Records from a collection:
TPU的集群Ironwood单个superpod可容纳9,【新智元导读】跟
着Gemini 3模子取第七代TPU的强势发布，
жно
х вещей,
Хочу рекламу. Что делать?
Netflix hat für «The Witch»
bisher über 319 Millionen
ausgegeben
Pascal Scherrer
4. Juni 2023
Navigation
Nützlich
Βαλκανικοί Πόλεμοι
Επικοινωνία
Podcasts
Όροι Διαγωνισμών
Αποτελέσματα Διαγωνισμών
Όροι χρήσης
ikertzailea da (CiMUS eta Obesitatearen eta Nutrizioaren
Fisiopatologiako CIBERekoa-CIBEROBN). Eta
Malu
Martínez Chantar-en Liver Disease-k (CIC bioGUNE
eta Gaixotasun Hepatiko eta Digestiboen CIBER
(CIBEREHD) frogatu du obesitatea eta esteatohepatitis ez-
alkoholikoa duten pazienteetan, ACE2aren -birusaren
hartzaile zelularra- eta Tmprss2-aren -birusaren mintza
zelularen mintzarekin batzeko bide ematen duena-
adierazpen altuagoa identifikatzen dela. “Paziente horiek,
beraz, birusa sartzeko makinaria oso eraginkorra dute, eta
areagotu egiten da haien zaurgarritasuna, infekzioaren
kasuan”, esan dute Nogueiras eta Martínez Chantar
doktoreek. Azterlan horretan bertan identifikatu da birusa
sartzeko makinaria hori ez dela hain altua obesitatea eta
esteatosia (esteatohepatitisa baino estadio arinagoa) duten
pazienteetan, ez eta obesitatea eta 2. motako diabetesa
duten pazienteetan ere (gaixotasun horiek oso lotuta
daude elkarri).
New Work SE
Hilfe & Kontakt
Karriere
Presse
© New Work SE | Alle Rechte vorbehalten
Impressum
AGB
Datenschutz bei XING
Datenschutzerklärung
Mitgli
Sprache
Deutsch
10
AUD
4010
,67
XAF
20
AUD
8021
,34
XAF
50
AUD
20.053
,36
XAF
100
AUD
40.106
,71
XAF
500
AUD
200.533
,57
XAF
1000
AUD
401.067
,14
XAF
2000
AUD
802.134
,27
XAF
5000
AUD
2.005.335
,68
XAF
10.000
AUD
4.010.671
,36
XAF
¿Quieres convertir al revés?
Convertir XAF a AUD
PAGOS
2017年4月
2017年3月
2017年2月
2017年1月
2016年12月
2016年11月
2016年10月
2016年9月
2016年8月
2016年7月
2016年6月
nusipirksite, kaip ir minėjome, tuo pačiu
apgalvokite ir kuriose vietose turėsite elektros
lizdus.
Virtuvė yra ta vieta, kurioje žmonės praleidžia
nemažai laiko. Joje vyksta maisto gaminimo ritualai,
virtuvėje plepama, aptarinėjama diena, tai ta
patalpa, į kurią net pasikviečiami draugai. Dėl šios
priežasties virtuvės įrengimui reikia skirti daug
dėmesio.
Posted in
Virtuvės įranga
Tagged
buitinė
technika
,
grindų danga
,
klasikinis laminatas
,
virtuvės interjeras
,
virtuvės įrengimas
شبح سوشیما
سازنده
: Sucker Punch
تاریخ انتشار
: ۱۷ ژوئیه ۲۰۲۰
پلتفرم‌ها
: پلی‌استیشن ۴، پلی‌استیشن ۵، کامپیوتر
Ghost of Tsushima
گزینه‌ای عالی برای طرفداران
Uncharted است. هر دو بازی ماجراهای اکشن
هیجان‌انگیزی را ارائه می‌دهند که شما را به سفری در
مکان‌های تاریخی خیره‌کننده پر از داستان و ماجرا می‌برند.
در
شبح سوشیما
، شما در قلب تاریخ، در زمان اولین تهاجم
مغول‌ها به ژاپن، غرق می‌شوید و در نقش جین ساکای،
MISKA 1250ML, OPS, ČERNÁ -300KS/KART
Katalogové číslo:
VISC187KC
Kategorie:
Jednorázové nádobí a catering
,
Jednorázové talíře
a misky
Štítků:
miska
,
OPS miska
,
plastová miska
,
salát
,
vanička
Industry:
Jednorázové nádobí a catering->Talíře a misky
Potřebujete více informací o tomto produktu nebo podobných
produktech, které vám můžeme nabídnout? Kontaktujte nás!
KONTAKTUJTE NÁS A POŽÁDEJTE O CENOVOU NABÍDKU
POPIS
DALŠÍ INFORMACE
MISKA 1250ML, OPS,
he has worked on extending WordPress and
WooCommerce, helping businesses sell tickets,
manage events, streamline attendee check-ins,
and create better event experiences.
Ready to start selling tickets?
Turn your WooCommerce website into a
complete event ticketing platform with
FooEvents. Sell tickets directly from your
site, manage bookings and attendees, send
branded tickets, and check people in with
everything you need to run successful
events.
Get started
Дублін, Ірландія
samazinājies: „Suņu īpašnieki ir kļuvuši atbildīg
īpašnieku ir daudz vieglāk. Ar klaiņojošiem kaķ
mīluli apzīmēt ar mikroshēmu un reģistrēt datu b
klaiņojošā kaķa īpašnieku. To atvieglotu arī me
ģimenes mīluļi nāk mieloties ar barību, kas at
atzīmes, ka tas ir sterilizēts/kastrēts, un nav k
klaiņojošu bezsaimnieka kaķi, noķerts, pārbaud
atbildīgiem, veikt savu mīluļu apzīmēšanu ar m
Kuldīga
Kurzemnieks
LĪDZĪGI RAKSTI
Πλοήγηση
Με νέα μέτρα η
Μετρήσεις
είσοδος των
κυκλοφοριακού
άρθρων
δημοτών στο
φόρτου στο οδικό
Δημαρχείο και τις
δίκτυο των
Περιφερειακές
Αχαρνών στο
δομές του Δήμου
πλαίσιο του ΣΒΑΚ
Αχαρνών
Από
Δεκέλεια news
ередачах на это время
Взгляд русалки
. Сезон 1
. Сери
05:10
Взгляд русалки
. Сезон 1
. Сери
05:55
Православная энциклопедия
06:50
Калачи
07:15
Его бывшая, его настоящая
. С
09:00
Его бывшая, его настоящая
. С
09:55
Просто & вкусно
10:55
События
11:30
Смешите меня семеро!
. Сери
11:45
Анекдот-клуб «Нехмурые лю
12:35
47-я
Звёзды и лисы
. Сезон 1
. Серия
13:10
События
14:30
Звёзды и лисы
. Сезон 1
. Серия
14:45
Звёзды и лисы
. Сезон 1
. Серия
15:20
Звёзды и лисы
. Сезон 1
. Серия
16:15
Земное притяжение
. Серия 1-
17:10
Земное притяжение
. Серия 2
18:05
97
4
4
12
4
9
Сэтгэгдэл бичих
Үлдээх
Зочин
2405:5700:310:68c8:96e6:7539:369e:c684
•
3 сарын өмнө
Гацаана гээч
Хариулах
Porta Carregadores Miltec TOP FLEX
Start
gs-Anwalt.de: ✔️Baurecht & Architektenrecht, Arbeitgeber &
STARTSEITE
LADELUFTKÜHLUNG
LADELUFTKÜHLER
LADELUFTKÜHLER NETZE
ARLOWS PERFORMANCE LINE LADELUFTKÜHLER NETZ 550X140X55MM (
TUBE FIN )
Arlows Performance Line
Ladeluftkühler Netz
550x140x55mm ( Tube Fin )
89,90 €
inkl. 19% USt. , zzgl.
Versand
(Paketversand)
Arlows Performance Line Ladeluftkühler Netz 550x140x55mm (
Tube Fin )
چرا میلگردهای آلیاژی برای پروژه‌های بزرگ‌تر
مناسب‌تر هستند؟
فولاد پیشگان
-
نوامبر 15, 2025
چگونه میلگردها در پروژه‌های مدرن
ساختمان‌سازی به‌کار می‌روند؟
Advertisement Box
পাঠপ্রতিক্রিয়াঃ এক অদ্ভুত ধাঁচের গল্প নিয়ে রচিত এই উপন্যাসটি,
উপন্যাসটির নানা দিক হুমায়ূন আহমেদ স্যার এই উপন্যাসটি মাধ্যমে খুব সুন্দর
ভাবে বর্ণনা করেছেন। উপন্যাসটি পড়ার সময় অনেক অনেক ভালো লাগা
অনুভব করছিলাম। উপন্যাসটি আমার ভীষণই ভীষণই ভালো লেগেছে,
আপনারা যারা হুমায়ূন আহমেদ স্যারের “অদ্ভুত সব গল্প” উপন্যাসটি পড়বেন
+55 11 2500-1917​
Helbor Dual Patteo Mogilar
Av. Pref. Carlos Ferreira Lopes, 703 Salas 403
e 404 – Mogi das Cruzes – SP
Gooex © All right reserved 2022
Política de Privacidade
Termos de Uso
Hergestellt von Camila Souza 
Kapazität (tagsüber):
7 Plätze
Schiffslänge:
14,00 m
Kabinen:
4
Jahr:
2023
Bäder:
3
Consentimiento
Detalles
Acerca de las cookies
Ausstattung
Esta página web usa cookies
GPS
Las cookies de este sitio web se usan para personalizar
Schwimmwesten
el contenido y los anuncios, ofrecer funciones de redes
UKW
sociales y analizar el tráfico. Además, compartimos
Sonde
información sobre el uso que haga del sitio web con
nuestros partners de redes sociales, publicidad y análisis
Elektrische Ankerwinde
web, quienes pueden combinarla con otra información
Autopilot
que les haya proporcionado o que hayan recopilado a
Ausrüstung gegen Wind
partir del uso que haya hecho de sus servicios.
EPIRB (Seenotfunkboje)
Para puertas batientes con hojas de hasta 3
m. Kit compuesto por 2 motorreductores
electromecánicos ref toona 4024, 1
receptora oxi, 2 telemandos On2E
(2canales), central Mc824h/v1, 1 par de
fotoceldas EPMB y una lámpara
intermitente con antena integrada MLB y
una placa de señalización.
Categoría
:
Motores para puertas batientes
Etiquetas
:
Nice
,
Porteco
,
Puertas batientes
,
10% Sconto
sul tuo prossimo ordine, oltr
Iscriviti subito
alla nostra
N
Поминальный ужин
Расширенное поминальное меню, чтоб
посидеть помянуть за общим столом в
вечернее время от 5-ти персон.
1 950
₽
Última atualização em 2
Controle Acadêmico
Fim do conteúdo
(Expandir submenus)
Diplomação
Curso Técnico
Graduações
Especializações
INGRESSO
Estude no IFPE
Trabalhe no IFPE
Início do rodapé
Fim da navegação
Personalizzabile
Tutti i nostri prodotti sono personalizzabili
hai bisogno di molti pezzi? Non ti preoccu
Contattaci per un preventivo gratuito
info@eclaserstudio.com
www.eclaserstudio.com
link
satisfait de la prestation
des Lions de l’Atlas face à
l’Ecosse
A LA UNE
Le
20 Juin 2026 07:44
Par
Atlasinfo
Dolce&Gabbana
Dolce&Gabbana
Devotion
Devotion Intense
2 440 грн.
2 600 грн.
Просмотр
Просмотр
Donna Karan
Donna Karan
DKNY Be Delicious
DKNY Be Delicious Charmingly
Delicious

Work to be completed:
Write out only the lines that run from the line containing "hartzaile zelularra- eta" through the line containing "Datenschutz bei XING", both included, exactly as they appear above.

Your response:
hartzaile zelularra- eta Tmprss2-aren -birusaren mintza
zelularen mintzarekin batzeko bide ematen duena-
adierazpen altuagoa identifikatzen dela. “Paziente horiek,
beraz, birusa sartzeko makinaria oso eraginkorra dute, eta
areagotu egiten da haien zaurgarritasuna, infekzioaren
kasuan”, esan dute Nogueiras eta Martínez Chantar
doktoreek. Azterlan horretan bertan identifikatu da birusa
sartzeko makinaria hori ez dela hain altua obesitatea eta
esteatosia (esteatohepatitisa baino estadio arinagoa) duten
pazienteetan, ez eta obesitatea eta 2. motako diabetesa
duten pazienteetan ere (gaixotasun horiek oso lotuta
daude elkarri).
New Work SE
Hilfe & Kontakt
Karriere
Presse
© New Work SE | Alle Rechte vorbehalten
Impressum
AGB
Datenschutz bei XING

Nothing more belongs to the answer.